PROBLEM TO WORK ON →
A faithful transcription of the entries below is required.

TASK INPUTS →
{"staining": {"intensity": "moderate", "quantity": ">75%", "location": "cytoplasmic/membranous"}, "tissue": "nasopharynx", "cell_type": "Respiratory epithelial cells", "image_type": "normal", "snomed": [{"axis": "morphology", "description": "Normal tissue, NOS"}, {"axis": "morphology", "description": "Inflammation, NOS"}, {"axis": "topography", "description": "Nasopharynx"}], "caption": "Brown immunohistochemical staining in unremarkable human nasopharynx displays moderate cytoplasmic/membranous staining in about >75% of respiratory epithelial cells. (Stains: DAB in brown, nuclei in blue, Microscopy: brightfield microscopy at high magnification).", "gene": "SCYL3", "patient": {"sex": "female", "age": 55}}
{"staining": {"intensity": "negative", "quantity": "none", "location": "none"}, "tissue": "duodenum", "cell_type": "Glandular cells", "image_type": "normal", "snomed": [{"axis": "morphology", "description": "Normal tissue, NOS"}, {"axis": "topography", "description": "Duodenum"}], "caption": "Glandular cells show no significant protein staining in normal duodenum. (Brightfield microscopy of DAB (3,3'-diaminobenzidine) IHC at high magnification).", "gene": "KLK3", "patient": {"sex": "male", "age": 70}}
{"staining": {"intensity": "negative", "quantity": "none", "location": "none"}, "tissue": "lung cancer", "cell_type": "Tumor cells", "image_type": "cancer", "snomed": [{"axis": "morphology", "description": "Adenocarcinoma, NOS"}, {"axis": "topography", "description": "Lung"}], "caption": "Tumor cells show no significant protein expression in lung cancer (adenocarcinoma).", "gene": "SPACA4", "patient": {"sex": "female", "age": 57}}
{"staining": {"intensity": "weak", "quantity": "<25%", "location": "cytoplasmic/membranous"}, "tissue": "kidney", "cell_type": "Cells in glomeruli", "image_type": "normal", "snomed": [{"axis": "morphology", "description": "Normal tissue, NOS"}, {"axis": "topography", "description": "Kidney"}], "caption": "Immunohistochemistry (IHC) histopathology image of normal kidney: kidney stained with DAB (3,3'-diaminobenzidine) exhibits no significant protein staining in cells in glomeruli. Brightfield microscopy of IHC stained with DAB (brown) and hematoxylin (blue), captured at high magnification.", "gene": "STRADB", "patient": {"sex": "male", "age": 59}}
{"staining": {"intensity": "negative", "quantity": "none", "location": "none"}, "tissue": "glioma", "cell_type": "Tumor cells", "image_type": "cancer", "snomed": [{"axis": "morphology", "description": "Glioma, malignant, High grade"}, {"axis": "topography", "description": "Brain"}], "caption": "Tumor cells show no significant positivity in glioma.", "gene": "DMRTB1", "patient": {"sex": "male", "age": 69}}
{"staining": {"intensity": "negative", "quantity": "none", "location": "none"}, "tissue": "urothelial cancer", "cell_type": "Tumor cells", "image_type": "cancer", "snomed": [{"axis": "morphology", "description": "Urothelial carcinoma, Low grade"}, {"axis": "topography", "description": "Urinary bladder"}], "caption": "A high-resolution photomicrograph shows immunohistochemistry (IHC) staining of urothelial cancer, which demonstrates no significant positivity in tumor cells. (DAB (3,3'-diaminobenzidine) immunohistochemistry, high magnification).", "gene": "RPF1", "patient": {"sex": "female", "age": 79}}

OUTPUT →
{"staining": {"intensity": "moderate", "quantity": ">75%", "location": "cytoplasmic/membranous"}, "tissue": "nasopharynx", "cell_type": "Respiratory epithelial cells", "image_type": "normal", "snomed": [{"axis": "morphology", "description": "Normal tissue, NOS"}, {"axis": "morphology", "description": "Inflammation, NOS"}, {"axis": "topography", "description": "Nasopharynx"}], "caption": "Brown immunohistochemical staining in unremarkable human nasopharynx displays moderate cytoplasmic/membranous staining in about >75% of respiratory epithelial cells. (Stains: DAB in brown, nuclei in blue, Microscopy: brightfield microscopy at high magnification).", "gene": "SCYL3", "patient": {"sex": "female", "age": 55}}
{"staining": {"intensity": "negative", "quantity": "none", "location": "none"}, "tissue": "duodenum", "cell_type": "Glandular cells", "image_type": "normal", "snomed": [{"axis": "morphology", "description": "Normal tissue, NOS"}, {"axis": "topography", "description": "Duodenum"}], "caption": "Glandular cells show no significant protein staining in normal duodenum. (Brightfield microscopy of DAB (3,3'-diaminobenzidine) IHC at high magnification).", "gene": "KLK3", "patient": {"sex": "male", "age": 70}}
{"staining": {"intensity": "negative", "quantity": "none", "location": "none"}, "tissue": "lung cancer", "cell_type": "Tumor cells", "image_type": "cancer", "snomed": [{"axis": "morphology", "description": "Adenocarcinoma, NOS"}, {"axis": "topography", "description": "Lung"}], "caption": "Tumor cells show no significant protein expression in lung cancer (adenocarcinoma).", "gene": "SPACA4", "patient": {"sex": "female", "age": 57}}
{"staining": {"intensity": "weak", "quantity": "<25%", "location": "cytoplasmic/membranous"}, "tissue": "kidney", "cell_type": "Cells in glomeruli", "image_type": "normal", "snomed": [{"axis": "morphology", "description": "Normal tissue, NOS"}, {"axis": "topography", "description": "Kidney"}], "caption": "Immunohistochemistry (IHC) histopathology image of normal kidney: kidney stained with DAB (3,3'-diaminobenzidine) exhibits no significant protein staining in cells in glomeruli. Brightfield microscopy of IHC stained with DAB (brown) and hematoxylin (blue), captured at high magnification.", "gene": "STRADB", "patient": {"sex": "male", "age": 59}}
{"staining": {"intensity": "negative", "quantity": "none", "location": "none"}, "tissue": "glioma", "cell_type": "Tumor cells", "image_type": "cancer", "snomed": [{"axis": "morphology", "description": "Glioma, malignant, High grade"}, {"axis": "topography", "description": "Brain"}], "caption": "Tumor cells show no significant positivity in glioma.", "gene": "DMRTB1", "patient": {"sex": "male", "age": 69}}
{"staining": {"intensity": "negative", "quantity": "none", "location": "none"}, "tissue": "urothelial cancer", "cell_type": "Tumor cells", "image_type": "cancer", "snomed": [{"axis": "morphology", "description": "Urothelial carcinoma, Low grade"}, {"axis": "topography", "description": "Urinary bladder"}], "caption": "A high-resolution photomicrograph shows immunohistochemistry (IHC) staining of urothelial cancer, which demonstrates no significant positivity in tumor cells. (DAB (3,3'-diaminobenzidine) immunohistochemistry, high magnification).", "gene": "RPF1", "patient": {"sex": "female", "age": 79}}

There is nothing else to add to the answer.